Data on the state of children and families in NC, the child care workforce, child care availability and cost, access to family-friendly workplace benefits, and more, set the stage for the working group’s recommendations for families with young children, which included:

  • Convening stakeholders to explore how our state’s economic development programs can incentivize employers to support families in their workforce; create and pilot a program. 
  • Leveraging local partnerships, especially public-private partnerships to identify: 
    • Opportunities to support the child care industry, such as cost-sharing models for providers (e.g., administrative services, teacher training, discounts on large supply orders, etc.)
    • Underutilized, physical assets, such as buildings and buses, to support and expand existing child care programs and identify opportunities to open new ones
  • Address salary and wage inequality for early childhood educators. In addition to existing efforts: 
    • Research child care delivery models in other states and locally in NC to test some as a precursor to creating a sustainable business model 
    • Address regulations that are barriers to child care programs, especially for home child care providers
    • Allow state funding to be used to support licensure for home-based child care programs
    • Engage employers and economic development organizations about how they can support ongoing efforts to address inadequate compensation for the early childhood workforce (e.g., sample salary scale, raising the subsidy market rate, TEACH, WAGE$, and AWARD$ programs, etc.) 
    • Build the pipeline of dual language early learning educators entering the field.

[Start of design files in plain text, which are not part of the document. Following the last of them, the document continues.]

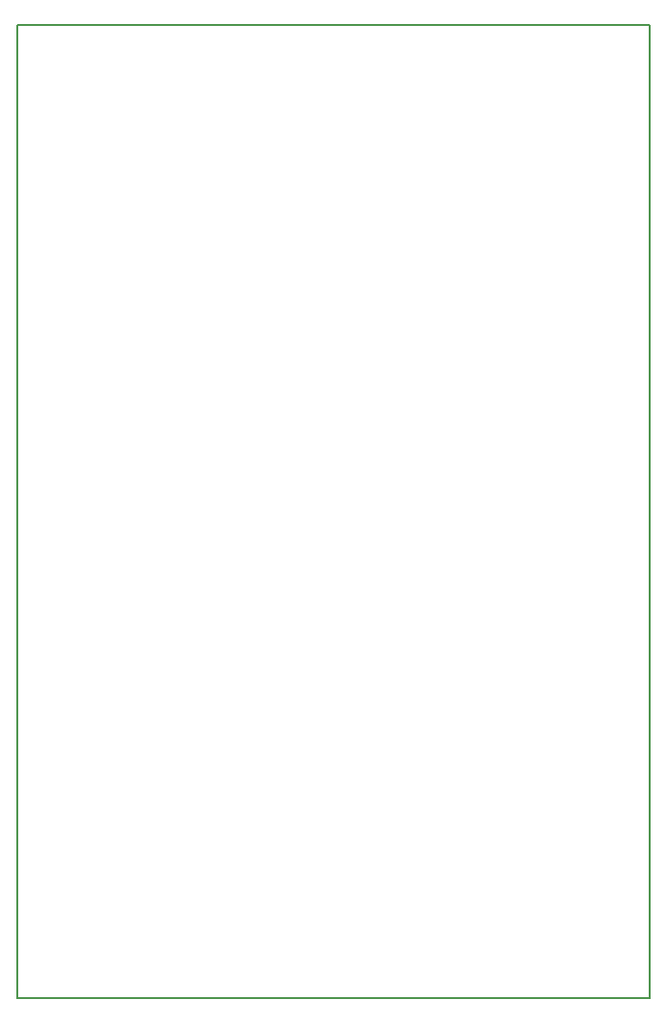
<source format=gm1>
G04 MADE WITH FRITZING*
G04 WWW.FRITZING.ORG*
G04 DOUBLE SIDED*
G04 HOLES PLATED*
G04 CONTOUR ON CENTER OF CONTOUR VECTOR*
%ASAXBY*%
%FSLAX23Y23*%
%MOIN*%
%OFA0B0*%
%SFA1.0B1.0*%
%ADD10R,2.204720X3.385830*%
%ADD11C,0.008000*%
%ADD10C,0.008*%
%LNCONTOUR*%
G90*
G70*
G54D10*
G54D11*
X4Y3382D02*
X2201Y3382D01*
X2201Y4D01*
X4Y4D01*
X4Y3382D01*
D02*
G04 End of contour*
M02*
</source>
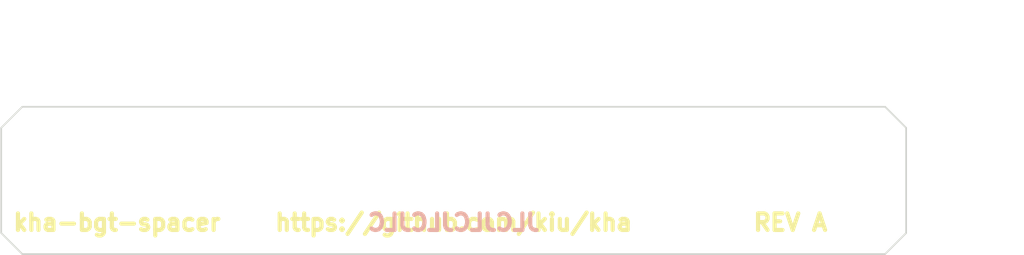
<source format=kicad_pcb>
(kicad_pcb (version 20221018) (generator pcbnew)

  (general
    (thickness 1.6)
  )

  (paper "A5")
  (layers
    (0 "F.Cu" signal)
    (31 "B.Cu" signal)
    (32 "B.Adhes" user "B.Adhesive")
    (33 "F.Adhes" user "F.Adhesive")
    (34 "B.Paste" user)
    (35 "F.Paste" user)
    (36 "B.SilkS" user "B.Silkscreen")
    (37 "F.SilkS" user "F.Silkscreen")
    (38 "B.Mask" user)
    (39 "F.Mask" user)
    (40 "Dwgs.User" user "User.Drawings")
    (41 "Cmts.User" user "User.Comments")
    (42 "Eco1.User" user "User.Eco1")
    (43 "Eco2.User" user "User.Eco2")
    (44 "Edge.Cuts" user)
    (45 "Margin" user)
    (46 "B.CrtYd" user "B.Courtyard")
    (47 "F.CrtYd" user "F.Courtyard")
    (48 "B.Fab" user)
    (49 "F.Fab" user)
    (50 "User.1" user)
    (51 "User.2" user)
    (52 "User.3" user)
    (53 "User.4" user)
    (54 "User.5" user)
    (55 "User.6" user)
    (56 "User.7" user)
    (57 "User.8" user)
    (58 "User.9" user)
  )

  (setup
    (stackup
      (layer "F.SilkS" (type "Top Silk Screen"))
      (layer "F.Paste" (type "Top Solder Paste"))
      (layer "F.Mask" (type "Top Solder Mask") (thickness 0.01))
      (layer "F.Cu" (type "copper") (thickness 0.035))
      (layer "dielectric 1" (type "core") (thickness 1.51) (material "FR4") (epsilon_r 4.5) (loss_tangent 0.02))
      (layer "B.Cu" (type "copper") (thickness 0.035))
      (layer "B.Mask" (type "Bottom Solder Mask") (thickness 0.01))
      (layer "B.Paste" (type "Bottom Solder Paste"))
      (layer "B.SilkS" (type "Bottom Silk Screen"))
      (copper_finish "None")
      (dielectric_constraints no)
    )
    (pad_to_mask_clearance 0)
    (pcbplotparams
      (layerselection 0x00010fc_ffffffff)
      (plot_on_all_layers_selection 0x0000000_00000000)
      (disableapertmacros false)
      (usegerberextensions false)
      (usegerberattributes true)
      (usegerberadvancedattributes true)
      (creategerberjobfile true)
      (dashed_line_dash_ratio 12.000000)
      (dashed_line_gap_ratio 3.000000)
      (svgprecision 4)
      (plotframeref false)
      (viasonmask false)
      (mode 1)
      (useauxorigin false)
      (hpglpennumber 1)
      (hpglpenspeed 20)
      (hpglpendiameter 15.000000)
      (dxfpolygonmode true)
      (dxfimperialunits true)
      (dxfusepcbnewfont true)
      (psnegative false)
      (psa4output false)
      (plotreference true)
      (plotvalue true)
      (plotinvisibletext false)
      (sketchpadsonfab false)
      (subtractmaskfromsilk false)
      (outputformat 1)
      (mirror false)
      (drillshape 1)
      (scaleselection 1)
      (outputdirectory "")
    )
  )

  (net 0 "")

  (footprint "MountingHole:MountingHole_2.5mm" (layer "F.Cu") (at 95.25 53.6575))

  (footprint "MountingHole:MountingHole_2.5mm" (layer "F.Cu") (at 115.57 53.6575))

  (footprint "MountingHole:MountingHole_2.5mm" (layer "F.Cu") (at 74.93 53.6575))

  (gr_line (start 69.215 50.8) (end 121.285 50.8)
    (stroke (width 0.1) (type default)) (layer "Edge.Cuts") (tstamp 20a6dd99-f255-462f-943e-a5c1c5221274))
  (gr_line (start 122.555 52.07) (end 122.555 58.42)
    (stroke (width 0.1) (type default)) (layer "Edge.Cuts") (tstamp 2bcf1a6d-d0df-4850-9331-931d3205820c))
  (gr_line (start 67.945 58.42) (end 69.215 59.69)
    (stroke (width 0.1) (type default)) (layer "Edge.Cuts") (tstamp 406fef67-d805-445c-a9af-b91fd4189196))
  (gr_line (start 67.945 52.07) (end 69.215 50.8)
    (stroke (width 0.1) (type default)) (layer "Edge.Cuts") (tstamp 5447fc5a-74d2-43b0-acb1-d17e30c56714))
  (gr_line (start 69.215 59.69) (end 121.285 59.69)
    (stroke (width 0.1) (type default)) (layer "Edge.Cuts") (tstamp 5e154c91-c0cd-4bcf-94f8-2120a8fb387b))
  (gr_line (start 121.285 50.8) (end 122.555 52.07)
    (stroke (width 0.1) (type default)) (layer "Edge.Cuts") (tstamp 7d92fe49-d0a8-48c3-acb0-368bc8ef4087))
  (gr_line (start 67.945 52.07) (end 67.945 58.42)
    (stroke (width 0.1) (type default)) (layer "Edge.Cuts") (tstamp 7fe6ad37-9a04-40c3-9916-2b5d5542cf72))
  (gr_line (start 121.285 59.69) (end 122.555 58.42)
    (stroke (width 0.1) (type default)) (layer "Edge.Cuts") (tstamp f21965ae-0e53-45a0-9697-4fffa5961f93))
  (gr_text "JLCJLCJLCJLC" (at 95.25 57.785) (layer "B.SilkS") (tstamp 1f0300a6-4ed9-46f3-92eb-01a7af3f90a4)
    (effects (font (size 1 1) (thickness 0.25) bold) (justify mirror))
  )
  (gr_text "kha-bgt-spacer" (at 74.93 57.785) (layer "F.SilkS") (tstamp 2cbd6881-7f6f-4d7d-83ce-1bd4a2f63153)
    (effects (font (size 1 1) (thickness 0.25) bold))
  )
  (gr_text "REV A" (at 115.57 57.785) (layer "F.SilkS") (tstamp 716bf4a8-89f4-44fd-9d3f-741f2444da39)
    (effects (font (size 1 1) (thickness 0.25) bold))
  )
  (gr_text "https://github.com/kiu/kha" (at 95.25 57.785) (layer "F.SilkS") (tstamp 772f78eb-b36a-48c0-8f35-0652db9dde22)
    (effects (font (size 1 1) (thickness 0.25) bold))
  )
  (dimension (type aligned) (layer "Dwgs.User") (tstamp 7d21028b-cb79-49cc-98d1-d56b50d7fe32)
    (pts (xy 67.945 50.8) (xy 122.555 50.8))
    (height -4.445)
    (gr_text "54.6100 mm" (at 95.25 45.205) (layer "Dwgs.User") (tstamp dd576c7d-62ce-4912-890e-8e1c63716edb)
      (effects (font (size 1 1) (thickness 0.15)))
    )
    (format (prefix "") (suffix "") (units 3) (units_format 1) (precision 4))
    (style (thickness 0.15) (arrow_length 1.27) (text_position_mode 0) (extension_height 0.58642) (extension_offset 0.5) keep_text_aligned)
  )
  (dimension (type aligned) (layer "Dwgs.User") (tstamp 9a0e3482-2b64-4f78-b7e5-d9976fc4857c)
    (pts (xy 122.555 50.8) (xy 122.555 59.69))
    (height -3.81)
    (gr_text "8.8900 mm" (at 125.215 55.245 90) (layer "Dwgs.User") (tstamp b9eefb11-317e-4743-8151-8b11a5a04a2c)
      (effects (font (size 1 1) (thickness 0.15)))
    )
    (format (prefix "") (suffix "") (units 3) (units_format 1) (precision 4))
    (style (thickness 0.15) (arrow_length 1.27) (text_position_mode 0) (extension_height 0.58642) (extension_offset 0.5) keep_text_aligned)
  )

)

</source>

“[Solving] the child care crisis means seeing it as a triple threat,” said NC Governor Roy Cooper, in his afternoon remarks. Children are learning as babies, parents need to work, employers need parents and caregivers to work.

Moving from Emerging Issues Ideas to Action for NC Economy

All of the Institute for Emerging Issues Task Force recommendations can be found online here. IEI will now take ideas from the Talent First Economics Task Force and Forum participants and move from ideas to action. This includes co-hosting regional meetings to highlight what happened at the Forum. The teams will share their plans, incorporate feedback, and consider next steps.

Family Forward NC is an innovative initiative to improve children’s health and well-being and keep North Carolina’s businesses competitive. It is a business-led change to increase access to research-based, family-friendly practices — big and small — that improve workplace productivity, recruitment and retention; grow a strong economy; and support children’s healthy development. The FFNC team encourages all employers to consider becoming a Family Friend NC Certified employer, which assists in recruiting and retaining happier, healthier employees. 

The NC Early Childhood Foundation is driven by a bold – and achievable – vision: Each North Carolina child has a strong foundation for life-long health, education, and well-being supported by a comprehensive, equitable birth-to-eight ecosystem. We build understanding, lead collaboration, and advance policies to ensure each North Carolina child is on track for lifelong success by the end of third grade.